Blast from the past – Victor Niederhoffer

by admin on January 9, 2013

Maybe it is the current popularity of discussing the yen, maybe because I am in Thailand, but I just remembered this rare interview with Victor Niederhoffer. A big success for 20 years went bang in one day in October 1997 (and then again ten years later). This is a rare interview showing what someone who just lost a lot of money looks like at home, has some juicy details on what speculators do (he describes one trade in detail), but also has interesting bits about his relationship with George Soros.  This is more car-crash entertainment than education, not least for people like me who can’t figure out how you can press buttons, let alone make decisions, so quickly. But the guy was great mates with Soros for years, so well worth watching in my opinion.

You can understand all of the important parts by listening to the English. You can find the English by fast-forwarding until you see a white face. The best bits are in the middle/second half.

The first two parts give some background, so I wrote out what they are saying:

1.

 

Bangkok – The Thai economy, which was called the Asian miracle, went bust a year ago. Speculators with a lot of funds rapidly dumped the Baht, and, after getting their massive profits, pulled all their money out of Thailand. The impact spread all over Asia, and about 30 M people lost their jobs.

New York – The money that left went to different investments around the world.

The New York stock market, which had been going up for a few years, started getting turbulent in late October last year. Then, on October 27, stocks started continually dropping from the morning. Nobody knew where they would stop. At 2:35pm, the exchange was temporarily suspended.  When it was reopened, shares continued to fall, and the exchange was closed 30 min early.

[English]

During the big share price drop following Black Monday in 1997, one speculator was reported to have gone bankrupt.

[English]

Title: The money revolution

The man who lost 5 billion yen in a day

This is the mansion of Victor Niederhoffer in a forest next to a beautiful lake in Connecticut, north of New York. What kind of person was Victor Niederhoffer, who lost 5 billion yen in one day? What kind of life does he have, and what is he thinking about in this mansion? And, most importantly, why did he lose the huge amount of 5 billion yen?

We started getting contact with him in April.  The trees leading up to his house from the gate still look like it was winter.

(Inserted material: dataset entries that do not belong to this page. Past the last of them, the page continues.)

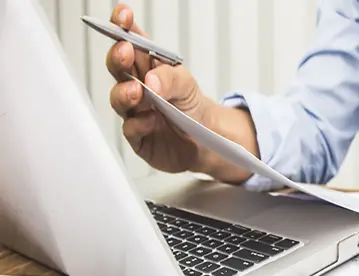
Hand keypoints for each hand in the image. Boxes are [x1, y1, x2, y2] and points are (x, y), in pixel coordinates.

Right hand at [105, 4, 214, 172]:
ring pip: (118, 97)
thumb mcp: (187, 85)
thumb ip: (171, 79)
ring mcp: (135, 110)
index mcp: (148, 66)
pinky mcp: (138, 135)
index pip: (131, 42)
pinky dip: (139, 123)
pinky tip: (151, 120)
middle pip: (118, 67)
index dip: (123, 28)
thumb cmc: (191, 106)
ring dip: (125, 92)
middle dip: (118, 56)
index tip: (123, 16)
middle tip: (124, 51)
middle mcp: (137, 86)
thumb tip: (151, 81)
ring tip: (137, 91)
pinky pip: (130, 128)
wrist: (204, 139)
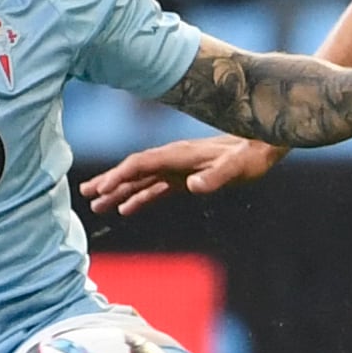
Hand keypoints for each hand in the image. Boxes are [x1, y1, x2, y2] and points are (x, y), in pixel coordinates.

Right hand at [82, 135, 281, 214]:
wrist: (266, 143)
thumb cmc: (253, 155)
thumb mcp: (238, 168)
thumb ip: (216, 177)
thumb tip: (193, 187)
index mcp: (179, 155)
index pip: (141, 165)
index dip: (119, 177)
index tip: (101, 190)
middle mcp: (174, 159)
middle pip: (134, 170)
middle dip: (109, 182)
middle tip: (85, 195)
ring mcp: (179, 168)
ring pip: (141, 180)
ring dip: (119, 192)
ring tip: (97, 206)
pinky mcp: (186, 178)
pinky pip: (156, 189)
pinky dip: (138, 198)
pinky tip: (126, 210)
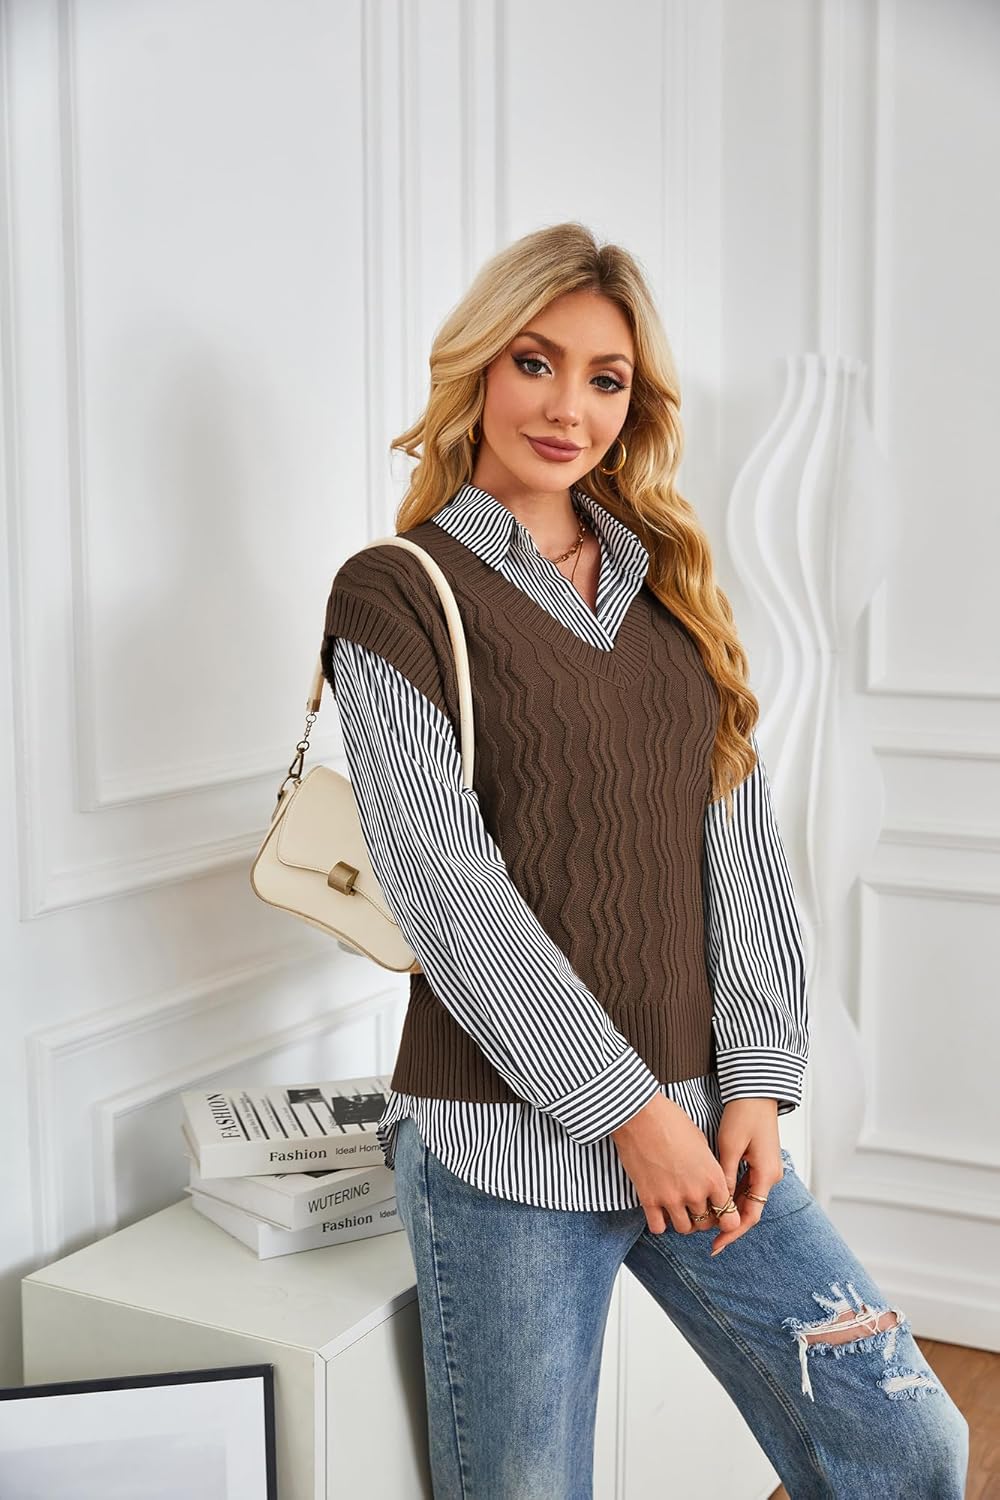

This was their last visit after they were refused one on the telephone. (Basically, they were refused but went anyway – the gate was opened by Niederhoffer’s kid – otherwise they would not have gotten in – pretty interesting. They were the only journalists to interview him.)

[Two guys talking crap, like “woah, so you mean these guys are just making money using money?”]

Niederhoffer let us in and made us wait. There’s loads of paintings on the wall. (Explaining stuff you can see on camera – kid, dog, family). Waited an hour for a chess game to finish.

[English]

New York – This is a posh auction house.

 

2.  

Part of VN’s high quality silver collection was on display. 104 piece. $0.73M expected sale value (really? Seems low). This is the best piece – 17th century, Dutch, real nice, pricey.

(Useless chat)

This is where he had his collection.

[From about 2:30 – bunch of unnecessary chit-chat about speculators losing money]

[English]

Joplin and Martin Neiderhoffer (granddad) published the music manuscript to this tune. It was really successful. His granddad came to the US in 1899 from Germany. Jewish immigrant.  One of seven kids. Went to uni. Invested all his money in the stock market.

[English]

Brooklyn

Victor’s granddad was born here. This is where the Neiderhoffer family lived. Three generations. Cramped.

Photo – VN left.

VN’s father, Author, was different. Serious policeman, had fun interests, became a prof. of criminology.

Author did a lot of stuff, was hero to VN.

[English]

Father was the influence that led him to take up squash and tennis. [VN won the U.S. Nationals five times]

One of the most important things he learned from his father was remembering how the ball moves, and predicting where it would go.

These are 35 years of VN’s notes on speculating.

This is the application of his father’s prediction of where the ball flies in the market. Handmade database from times when there were no computers. He used this to understand the market and make lots of money.

Harvard

He graduated in economics, then went to Chicago. He was very influenced by the idea that you can make 20% per year in the stock market.